-- start of Dataset records --

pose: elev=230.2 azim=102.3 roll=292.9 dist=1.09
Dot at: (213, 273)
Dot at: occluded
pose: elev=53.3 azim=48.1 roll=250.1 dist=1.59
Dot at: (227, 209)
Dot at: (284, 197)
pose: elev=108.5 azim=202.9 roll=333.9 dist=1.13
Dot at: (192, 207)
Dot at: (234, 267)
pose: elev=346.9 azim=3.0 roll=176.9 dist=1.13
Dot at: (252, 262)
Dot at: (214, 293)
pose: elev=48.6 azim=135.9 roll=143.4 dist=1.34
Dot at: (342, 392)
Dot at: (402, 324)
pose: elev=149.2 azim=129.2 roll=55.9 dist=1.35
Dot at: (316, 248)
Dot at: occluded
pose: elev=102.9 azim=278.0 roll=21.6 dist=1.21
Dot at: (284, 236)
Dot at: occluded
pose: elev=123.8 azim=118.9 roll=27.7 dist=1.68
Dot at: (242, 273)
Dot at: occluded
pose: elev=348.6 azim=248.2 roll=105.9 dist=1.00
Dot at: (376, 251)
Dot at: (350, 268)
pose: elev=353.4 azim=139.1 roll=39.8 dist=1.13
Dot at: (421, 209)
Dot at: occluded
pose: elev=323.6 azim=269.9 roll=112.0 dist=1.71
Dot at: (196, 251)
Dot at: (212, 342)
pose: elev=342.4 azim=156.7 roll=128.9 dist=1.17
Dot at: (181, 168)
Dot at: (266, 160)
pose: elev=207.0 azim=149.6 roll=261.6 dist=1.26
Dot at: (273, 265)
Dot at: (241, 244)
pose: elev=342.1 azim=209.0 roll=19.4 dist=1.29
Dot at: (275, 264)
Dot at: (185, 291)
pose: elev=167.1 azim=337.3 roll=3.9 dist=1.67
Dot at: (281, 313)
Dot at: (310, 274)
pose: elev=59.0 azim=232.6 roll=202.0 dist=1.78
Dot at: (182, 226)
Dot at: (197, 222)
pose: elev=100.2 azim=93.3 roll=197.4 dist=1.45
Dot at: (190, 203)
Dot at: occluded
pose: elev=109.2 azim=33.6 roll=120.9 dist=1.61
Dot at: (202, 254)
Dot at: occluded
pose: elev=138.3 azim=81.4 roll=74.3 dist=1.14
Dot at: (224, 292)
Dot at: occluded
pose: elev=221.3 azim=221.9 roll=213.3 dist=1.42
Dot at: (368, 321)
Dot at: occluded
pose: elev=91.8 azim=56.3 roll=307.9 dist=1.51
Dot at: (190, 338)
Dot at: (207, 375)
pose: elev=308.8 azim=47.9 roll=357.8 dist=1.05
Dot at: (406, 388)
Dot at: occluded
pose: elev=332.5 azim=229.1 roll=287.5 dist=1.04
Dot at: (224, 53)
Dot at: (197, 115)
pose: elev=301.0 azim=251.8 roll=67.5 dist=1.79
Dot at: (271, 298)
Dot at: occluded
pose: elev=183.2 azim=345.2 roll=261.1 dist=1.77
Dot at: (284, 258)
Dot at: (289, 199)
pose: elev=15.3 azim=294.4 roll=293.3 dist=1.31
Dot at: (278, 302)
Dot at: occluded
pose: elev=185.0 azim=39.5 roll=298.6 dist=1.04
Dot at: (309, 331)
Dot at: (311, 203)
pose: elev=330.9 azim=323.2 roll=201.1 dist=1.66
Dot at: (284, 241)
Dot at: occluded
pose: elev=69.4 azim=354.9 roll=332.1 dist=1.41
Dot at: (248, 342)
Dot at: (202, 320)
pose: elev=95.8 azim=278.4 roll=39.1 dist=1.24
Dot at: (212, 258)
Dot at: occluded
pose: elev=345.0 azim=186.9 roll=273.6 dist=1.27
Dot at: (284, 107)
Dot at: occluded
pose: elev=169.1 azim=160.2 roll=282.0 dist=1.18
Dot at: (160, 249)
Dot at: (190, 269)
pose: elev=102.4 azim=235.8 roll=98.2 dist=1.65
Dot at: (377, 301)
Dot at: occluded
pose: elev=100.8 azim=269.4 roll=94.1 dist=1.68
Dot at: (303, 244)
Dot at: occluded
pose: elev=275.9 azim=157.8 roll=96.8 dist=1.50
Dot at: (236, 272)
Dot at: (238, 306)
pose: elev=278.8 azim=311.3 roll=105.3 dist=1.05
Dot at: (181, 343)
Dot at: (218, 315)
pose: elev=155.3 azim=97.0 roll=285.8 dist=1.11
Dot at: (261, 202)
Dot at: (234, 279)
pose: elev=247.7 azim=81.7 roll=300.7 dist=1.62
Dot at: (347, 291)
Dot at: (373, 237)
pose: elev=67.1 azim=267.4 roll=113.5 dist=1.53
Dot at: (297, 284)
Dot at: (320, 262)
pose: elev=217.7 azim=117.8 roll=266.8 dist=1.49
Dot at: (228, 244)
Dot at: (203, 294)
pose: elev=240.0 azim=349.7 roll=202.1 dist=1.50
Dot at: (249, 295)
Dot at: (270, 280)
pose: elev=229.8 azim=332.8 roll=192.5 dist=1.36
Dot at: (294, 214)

-- end of Dataset records --

Given exercise:
Copy out the data above, starting with the line that contains "pose: elev=95.8 azim=278.4" and going on through the line that contains "Dot at: (234, 279)", with both of those lines included.

Correct response:
pose: elev=95.8 azim=278.4 roll=39.1 dist=1.24
Dot at: (212, 258)
Dot at: occluded
pose: elev=345.0 azim=186.9 roll=273.6 dist=1.27
Dot at: (284, 107)
Dot at: occluded
pose: elev=169.1 azim=160.2 roll=282.0 dist=1.18
Dot at: (160, 249)
Dot at: (190, 269)
pose: elev=102.4 azim=235.8 roll=98.2 dist=1.65
Dot at: (377, 301)
Dot at: occluded
pose: elev=100.8 azim=269.4 roll=94.1 dist=1.68
Dot at: (303, 244)
Dot at: occluded
pose: elev=275.9 azim=157.8 roll=96.8 dist=1.50
Dot at: (236, 272)
Dot at: (238, 306)
pose: elev=278.8 azim=311.3 roll=105.3 dist=1.05
Dot at: (181, 343)
Dot at: (218, 315)
pose: elev=155.3 azim=97.0 roll=285.8 dist=1.11
Dot at: (261, 202)
Dot at: (234, 279)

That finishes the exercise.